• REQUIRED ACTION: Tally up the lines below that include the word "Рарус". Answer with the number alone.

• EXERCISE MATERIAL:
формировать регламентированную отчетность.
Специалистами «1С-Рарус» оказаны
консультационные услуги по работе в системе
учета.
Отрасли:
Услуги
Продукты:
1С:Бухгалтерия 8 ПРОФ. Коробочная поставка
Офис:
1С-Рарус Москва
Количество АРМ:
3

• WRITTEN RESPONSE: 2